──────── SOURCE EXTRACT

# IT Band pain



## jtmoney528 (Dec 11, 2014)

I am having some trouble with my IT bands and I was looking for some ideas/advice to try. I have been to the LBS to get a fitting done when I got a new bike and had everything measured and adjusted (including cleats).

The pain is mainly on the side of my knees (both knees) and does not hurt while I am biking, it only hurts when I am off of the bike and mainly only when I am sitting still. If I stretch the pain goes away for a few hours which I would assume tells me that they are too tight. Right now I am stretching 4-5 times a day and it keeps the pain away for the most part, but I am looking for a more long term fix. I also use a tennis ball and a roller stick/bar on them.

I have not made any adjustments to the bike since my fitting, and I am open to any ideas or thoughts.

If you want my bike and equipment let me know and I will list them out.


----------



## Jon D (Apr 11, 2011)

I had an issue when I changed my cleats, did not get them right when made a change, you might want to double check, cleat placement, I had a slight twist my IT bands did not like. 


Sent from my iPad using Tapatalk HD


----------



## PJ352 (Dec 5, 2007)

You don't say how new you are to cycling, how often (or at what intensity) you ride, but overuse is a very common cause of IT band/ knee injuries.

I suggest reading the link below. See what part or parts may relate to your style of riding, but a weak link in your fit could also be a cause. Hard to diagnose over the internet.

CYCLING PERFORMANCE TIPS -


----------



## Migen21 (Oct 28, 2014)

Several years ago I was having chronic issues with the outside of my left knee. I went through several fittings of various types (with suitable long acclimation periods in between) and nothing helped. In fact no matter what cleat position I tried, if I rode more than 30 minutes it caused pretty chronic pain later.

────────────────

» ASSIGNED TASK 1: In the IT band thread, how many times a day is the original poster stretching?
» ASSIGNED TASK 2: Rewrite the stretch of the IT band thread from "## PJ352 (Dec" through "band/ knee injuries.", putting "overtraining" in place of "overuse".

──────── SUPPLIED ENTRIES

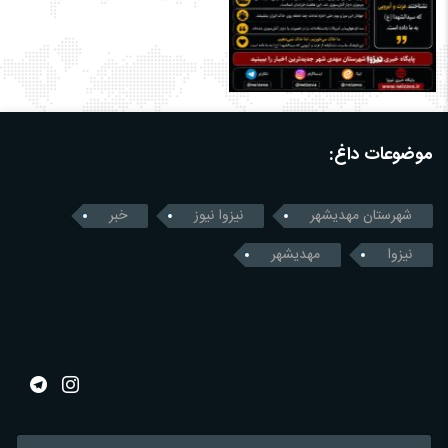
موضوعات داغ:
شهرستان مهدیشهر
نیزوا نیوز
خبر
نیزوا
مهدیشهر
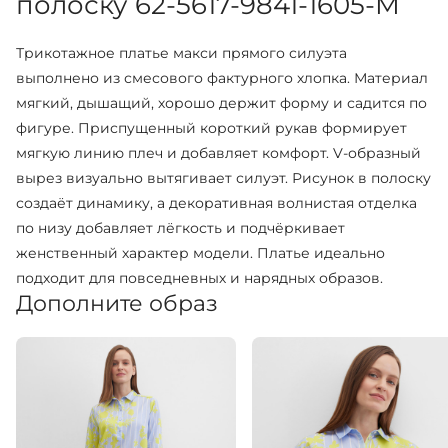
полоску 62-5617-9841-1605-M
Трикотажное платье макси прямого силуэта
выполнено из смесового фактурного хлопка. Материал
мягкий, дышащий, хорошо держит форму и садится по
фигуре. Приспущенный короткий рукав формирует
мягкую линию плеч и добавляет комфорт. V-образный
вырез визуально вытягивает силуэт. Рисунок в полоску
создаёт динамику, а декоративная волнистая отделка
по низу добавляет лёгкость и подчёркивает
женственный характер модели. Платье идеально
подходит для повседневных и нарядных образов.
Дополните образ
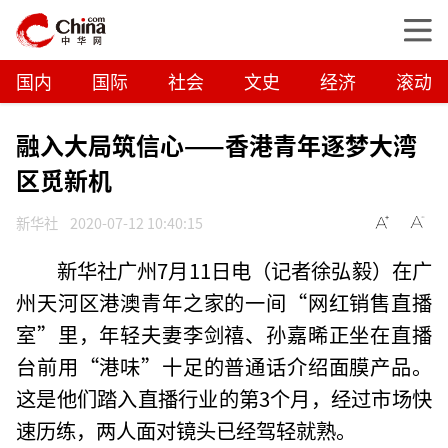
国内
国际
社会
文史
经济
滚动
融入大局筑信心——香港青年逐梦大湾
区觅新机
新华社
2020-07-12 10:40:15
新华社广州7月11日电（记者徐弘毅）在广
州天河区港澳青年之家的一间“网红销售直播
室”里，年轻夫妻李剑禧、孙嘉晞正坐在直播
台前用“港味”十足的普通话介绍面膜产品。
这是他们踏入直播行业的第3个月，经过市场快
速历练，两人面对镜头已经驾轻就熟。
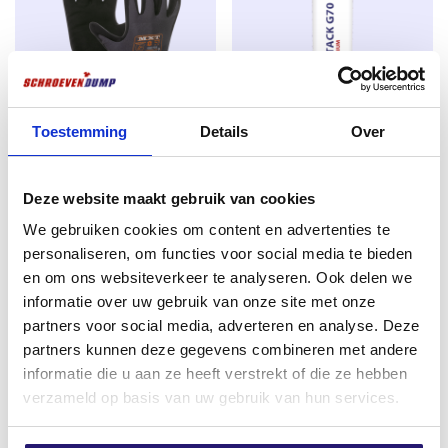
Toestemming
Details
Over
Allround werkhandschoenen
professionele High tack/lijmkit
PRO maat 10
G70 wit 290ml
Deze website maakt gebruik van cookies
Oorspronkelijke
Huidige
€
2,39
€
4,80
€
5,50
We gebruiken cookies om content en advertenties te
prijs
prijs
excl. BTW:
€
1,98
excl. BTW:
€
3,97
personaliseren, om functies voor social media te bieden
was:
is:
Op voorraad
Op voorraad
en om ons websiteverkeer te analyseren. Ook delen we
€ 5,50.
€ 4,80.
informatie over uw gebruik van onze site met onze
partners voor social media, adverteren en analyse. Deze
partners kunnen deze gegevens combineren met andere
informatie die u aan ze heeft verstrekt of die ze hebben
verzameld op basis van uw gebruik van hun services.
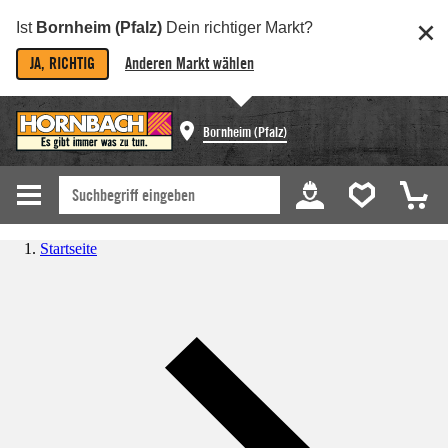
Ist
Bornheim (Pfalz)
Dein richtiger Markt?
JA, RICHTIG
Anderen Markt wählen
Bornheim (Pfalz)
Startseite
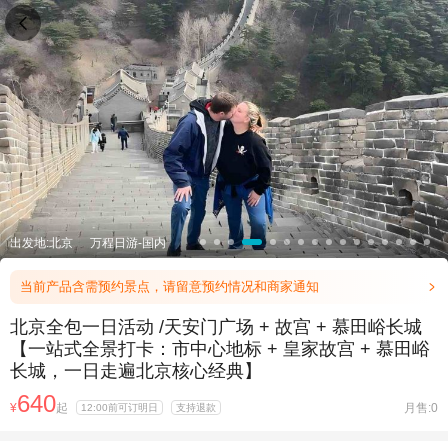

出发地:北京
万程日游-国内
当前产品含需预约景点，请留意预约情况和商家通知

北京全包一日活动 /天安门广场 + 故宫 + 慕田峪长城
【一站式全景打卡：市中心地标 + 皇家故宫 + 慕田峪
长城，一日走遍北京核心经典】
640
¥
起
月售:0
12:00前可订明日
支持退款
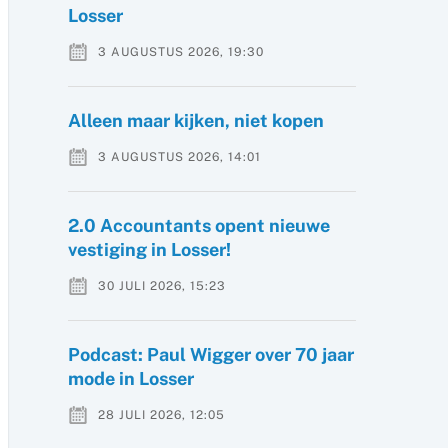
Losser
3 AUGUSTUS 2026, 19:30
Alleen maar kijken, niet kopen
3 AUGUSTUS 2026, 14:01
2.0 Accountants opent nieuwe
vestiging in Losser!
30 JULI 2026, 15:23
Podcast: Paul Wigger over 70 jaar
mode in Losser
28 JULI 2026, 12:05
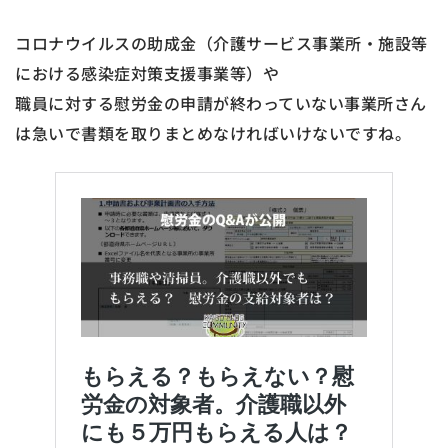
コロナウイルスの助成金（介護サービス事業所・施設等
における感染症対策支援事業等）や
職員に対する慰労金の申請が終わっていない事業所さん
は急いで書類を取りまとめなければいけないですね。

────────────────

» EXPECTED OUTPUT 1: 4-5 times a day.

» EXPECTED OUTPUT 2:
## PJ352 (Dec 5, 2007)

You don't say how new you are to cycling, how often (or at what intensity) you ride, but overtraining is a very common cause of IT band/ knee injuries.